Bui taught middle school language arts at St. George Catholic School in Fort Worth, Texas, the past two years. Lansden taught third grade at Sacred Heart Catholic School in Oklahoma City the past two years. Each will receive a Master of Education degree from the University of Notre Dame in July. Bui will teach English in Vietnam from August 2018 to May 2019, and Lansden will teach English in Brazil from March 2019 to November 2019.
Bui said her ACE teaching prepared her to work with high school and college students in Vietnam.
"My ACE experience has made me more confident in pursuing Fulbright. It's given me experience with teaching, dealing with unexpected situations, and living outside of my comfort zone," said Bui, who also minored in Education, Schooling, and Society as an undergraduate at Notre Dame.
Bui hopes that her Fulbright experience will give her an opportunity to connect more deeply with her own Vietnamese roots so that she can better understand her heritage while also learning to help her students explore their own cultural identities. As an ACE teacher, Bui said she was impressed by how comfortably her Vietnamese-American students engaged their culture in her classroom. Their familiarity with Vietnamese celebrations and traditions enriched class discussions, even for students from other heritages.
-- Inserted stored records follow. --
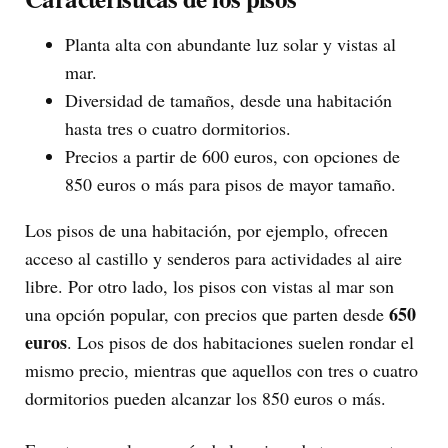
Planta alta con abundante luz solar y vistas al
mar.
Diversidad de tamaños, desde una habitación
hasta tres o cuatro dormitorios.
Precios a partir de 600 euros, con opciones de
850 euros o más para pisos de mayor tamaño.
Los pisos de una habitación, por ejemplo, ofrecen
acceso al castillo y senderos para actividades al aire
libre. Por otro lado, los pisos con vistas al mar son
650
una opción popular, con precios que parten desde
euros
. Los pisos de dos habitaciones suelen rondar el
mismo precio, mientras que aquellos con tres o cuatro
dormitorios pueden alcanzar los 850 euros o más.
Bui said she looks forward to representing American culture to her students in Vietnam, especially by drawing samples of American social media, music, and film into her classes.
"[As] Fulbright scholars… we work on developing a more comprehensive and complex view of the United States through activities, conversations, and relationships with the communities we're serving," Bui said, describing her responsibility to serve as an ambassador of the United States in Vietnam.
Lansden said he was initially inspired to learn Portuguese and study Brazilian culture after visiting Río de Janeiro for World Youth Day in 2013, Lansden looks forward to continuing to master Portuguese while supporting bilingual education in his classroom.
"Over the course of my last two years [in ACE], I really noticed how much more invested the kids are in their own educations when you are able to incorporate certain words or things from their native language and culture," Lansden said. While teaching at Sacred Heart, Lansden said he realized that incorporating his students' languages into instruction also was a powerful tool for building literacy skills that could later be transferred into English reading, writing, and discussion. Bilingual teaching also showed his students that their diverse cultures were valued in his classroom.
In addition to teaching English, Lansden will help train Brazilian teachers in methods of English language instruction through one of the country's federal universities. He hopes that this experience will help him evaluate and improve his own teaching practices and techniques in foreign language instruction.